Daniel’s two cups of tea testing salt’s impact on tea’s flavorSerious Eats / Daniel Gritzer

The best advice we can give after trying this ourselves is to emphasize that Francl is really calling for a pinch of salt. Our very own Tess Koman may have been a bit too liberal with it. “I found the salt completely mitigated any bitterness I’ve come to expect with black teas,” she said. “I went heavy with my pinch and still my cup was delicious, like drinking the sweetest, mildest version of salted licorice (this is a good thing and I will not hear otherwise).” Daniel Gritzer went easier on the salting, noting “the salted tea, to me, did not taste even remotely salty, but its flavors were more well-rounded, whereas the salted tea had more of a tannic edge. I preferred the salted tea.” He asked his wife Kate to blind-taste each cup and she, too, preferred the salted version. He went on to add: “This little diplomatic media-relations exercise has been cute, but we’re not gonna be impressed until the Brits send some frigates this way for a real battle—we’re overdue,” so now it’s A Whole Thing in Slack.

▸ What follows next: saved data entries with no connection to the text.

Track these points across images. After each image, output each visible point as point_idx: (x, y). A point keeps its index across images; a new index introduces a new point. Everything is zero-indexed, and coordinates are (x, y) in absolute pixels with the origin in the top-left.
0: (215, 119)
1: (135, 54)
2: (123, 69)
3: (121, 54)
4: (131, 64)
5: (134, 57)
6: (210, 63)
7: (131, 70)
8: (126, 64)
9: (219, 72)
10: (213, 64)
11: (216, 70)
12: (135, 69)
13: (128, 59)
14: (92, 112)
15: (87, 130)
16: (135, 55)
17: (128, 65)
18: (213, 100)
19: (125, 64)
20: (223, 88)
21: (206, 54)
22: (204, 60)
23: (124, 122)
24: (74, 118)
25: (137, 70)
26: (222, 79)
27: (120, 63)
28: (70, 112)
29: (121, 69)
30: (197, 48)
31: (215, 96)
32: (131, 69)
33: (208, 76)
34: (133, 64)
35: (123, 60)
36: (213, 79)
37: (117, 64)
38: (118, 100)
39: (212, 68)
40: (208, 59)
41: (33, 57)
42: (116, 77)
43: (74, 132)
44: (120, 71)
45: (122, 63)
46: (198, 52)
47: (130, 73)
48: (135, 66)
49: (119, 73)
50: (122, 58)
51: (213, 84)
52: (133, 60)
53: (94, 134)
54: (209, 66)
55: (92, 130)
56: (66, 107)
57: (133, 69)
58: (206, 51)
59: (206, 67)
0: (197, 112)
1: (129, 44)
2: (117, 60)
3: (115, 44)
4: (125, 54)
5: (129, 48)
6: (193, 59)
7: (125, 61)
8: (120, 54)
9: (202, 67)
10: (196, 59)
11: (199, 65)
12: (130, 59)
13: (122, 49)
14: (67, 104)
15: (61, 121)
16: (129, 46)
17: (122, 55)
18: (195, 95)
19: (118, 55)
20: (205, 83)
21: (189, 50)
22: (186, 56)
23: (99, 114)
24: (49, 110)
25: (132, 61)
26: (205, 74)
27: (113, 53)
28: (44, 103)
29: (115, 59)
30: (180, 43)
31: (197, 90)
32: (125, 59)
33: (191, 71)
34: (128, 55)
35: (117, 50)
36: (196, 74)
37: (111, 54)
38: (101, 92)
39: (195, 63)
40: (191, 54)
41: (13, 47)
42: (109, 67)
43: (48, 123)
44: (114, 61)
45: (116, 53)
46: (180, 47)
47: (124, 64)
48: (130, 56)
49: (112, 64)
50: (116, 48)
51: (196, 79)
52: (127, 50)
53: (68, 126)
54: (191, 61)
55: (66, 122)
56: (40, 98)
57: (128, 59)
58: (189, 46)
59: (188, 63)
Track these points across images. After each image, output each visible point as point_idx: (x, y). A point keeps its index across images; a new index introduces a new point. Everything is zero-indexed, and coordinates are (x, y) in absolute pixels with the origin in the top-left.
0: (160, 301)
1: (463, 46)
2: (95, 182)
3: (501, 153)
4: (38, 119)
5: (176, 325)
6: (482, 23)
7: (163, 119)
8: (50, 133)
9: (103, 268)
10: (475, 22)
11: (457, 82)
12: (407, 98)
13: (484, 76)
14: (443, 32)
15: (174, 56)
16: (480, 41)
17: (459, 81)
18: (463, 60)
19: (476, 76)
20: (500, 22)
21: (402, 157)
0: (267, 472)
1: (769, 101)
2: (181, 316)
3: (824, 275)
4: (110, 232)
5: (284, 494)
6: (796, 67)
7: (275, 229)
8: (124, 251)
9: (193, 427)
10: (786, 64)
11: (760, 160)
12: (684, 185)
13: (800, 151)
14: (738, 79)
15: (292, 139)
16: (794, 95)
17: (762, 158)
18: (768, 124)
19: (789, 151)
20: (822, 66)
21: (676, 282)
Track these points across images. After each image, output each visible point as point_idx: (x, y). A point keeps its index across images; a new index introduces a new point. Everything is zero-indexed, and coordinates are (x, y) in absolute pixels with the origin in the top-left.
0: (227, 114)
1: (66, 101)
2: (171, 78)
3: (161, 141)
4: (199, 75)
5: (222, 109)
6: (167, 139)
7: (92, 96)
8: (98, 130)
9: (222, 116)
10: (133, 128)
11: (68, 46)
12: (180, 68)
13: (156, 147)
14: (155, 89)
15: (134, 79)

As for me, I’m not the biggest tea drinker, but I was compelled (read: “strongly encouraged” by my editor) to try this out myself (“Who knows, maybe salted tea literally converts you to liking it?”). To my surprise, tasting both cups of tea side by side, the cup of salted tea was noticeably less bitter…and, dare I say, more delicious? It definitely still needed some sugar, which I added with gusto once I completed our lil experiment. Anyway, I owe many thanks to Ms. Francl for giving me a solution to my tea-hating problem!

Regardless of the consensus here, I think we can all agree the King’s subjects need to chill. Not every conversation about tea needs to involve them! (After all, when was the last time anyone asked the Italians how best to pull a shot of espresso?) Let this be a reminder that there are plenty of other countries that drink the beverage religiously. And with that, I bid you a hearty ta-ta and cheerio, as the British may very well be readying to come for us now.